The AMD Pensando Pollara 400 AI NIC is designed to optimize AI and HPC networking through several advanced capabilities. One of its key features is intelligent multipathing, which dynamically distributes data packets across optimal routes, preventing network congestion and improving overall efficiency. The NIC also includes path-aware congestion control, which reroutes data away from temporarily congested paths to ensure continuous high-speed data flow
 

marees

Senior member
Apr 28, 2024
995
1,325
96
Nvidia Competition:

Nvidia intros the 'SuperNIC' – it's like a SmartNIC, DPU or IPU, but more super​

If you're doing AI but would rather not do InfiniBand, this NIC is for you​


Before considering the SuperNIC, it's worth remembering that SmartNICs/IPUs/DPUs are network interface controllers (NICs) that include modest compute capabilities – sometimes fixed-function ASICs, with or without a couple of Arm cores sprinkled in, or even highly customizable FPGAs.

Many of Intel and AMD's SmartNICs are based around FPGAs, while Nvidia's BlueField-3 class of NICs pairs Arm cores with a bunch of dedicated accelerator blocks for things like storage, networking, and security offload.

This variety means that certain SmartNICs are better suited, or at the very least marketed, towards certain applications more than others.
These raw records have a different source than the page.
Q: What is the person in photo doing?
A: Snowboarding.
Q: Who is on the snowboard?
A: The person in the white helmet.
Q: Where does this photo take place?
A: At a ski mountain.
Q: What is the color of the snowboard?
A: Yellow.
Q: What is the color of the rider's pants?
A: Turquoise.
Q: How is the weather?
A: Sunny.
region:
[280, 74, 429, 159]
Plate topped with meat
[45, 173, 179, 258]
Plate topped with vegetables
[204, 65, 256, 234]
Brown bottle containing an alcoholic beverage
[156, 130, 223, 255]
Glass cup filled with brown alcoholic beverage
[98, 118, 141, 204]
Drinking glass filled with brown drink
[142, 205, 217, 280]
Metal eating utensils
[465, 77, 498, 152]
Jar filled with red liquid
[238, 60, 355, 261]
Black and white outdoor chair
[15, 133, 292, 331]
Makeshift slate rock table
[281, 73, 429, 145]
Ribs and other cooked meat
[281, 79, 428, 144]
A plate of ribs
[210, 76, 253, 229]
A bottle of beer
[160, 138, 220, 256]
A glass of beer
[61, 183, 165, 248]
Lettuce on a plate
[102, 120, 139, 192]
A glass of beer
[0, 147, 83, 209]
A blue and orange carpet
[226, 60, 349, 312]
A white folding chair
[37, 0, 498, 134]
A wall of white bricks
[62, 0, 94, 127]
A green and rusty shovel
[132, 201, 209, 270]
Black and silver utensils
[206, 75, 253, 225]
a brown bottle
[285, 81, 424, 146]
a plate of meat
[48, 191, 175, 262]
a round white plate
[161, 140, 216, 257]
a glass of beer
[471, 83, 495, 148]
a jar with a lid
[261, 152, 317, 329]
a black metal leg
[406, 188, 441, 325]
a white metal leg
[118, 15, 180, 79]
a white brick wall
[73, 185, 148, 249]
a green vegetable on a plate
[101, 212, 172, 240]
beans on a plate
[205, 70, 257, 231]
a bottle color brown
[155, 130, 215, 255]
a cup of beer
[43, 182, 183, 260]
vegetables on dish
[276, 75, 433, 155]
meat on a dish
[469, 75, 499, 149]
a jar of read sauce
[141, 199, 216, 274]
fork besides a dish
https://www.theregister.com/2023/11/21/nvidia_supernic_nic/

For the most part, we've seen SmartNICs – or whatever your preferred vendor wants to call them – deployed in one of two scenarios.

The first is in large cloud and hyperscale datacenters where they're used to offload and accelerate storage, networking, security, and even hypervisor management from the host CPU.

Amazon Web Services' custom Nitro cards are a prime example. The cards are designed to physically separate the cloudy control plane from the host. The result is that more CPU cycles are available to run tenants' workloads.

This is one of the use cases Nvidia has talked up with its BlueField DPUs and has partnered with companies like VMware and Red Hat to integrate the cards into their software and virtualization stacks.

Bypassing bottlenecks

The second application for SmartNICs has focused more heavily on network offload and acceleration, with an emphasis on eliminating bandwidth and latency bottlenecks.

This is the role Nvidia sees for the SuperNIC variant of its BlueField-3 cards. While both BlueField-3 DPUs and SuperNICs are based on the same architecture and share the same silicon, the SuperNIC is a physically smaller device that uses less power, and is optimized for high-bandwidth, low-latency data flows between accelerators.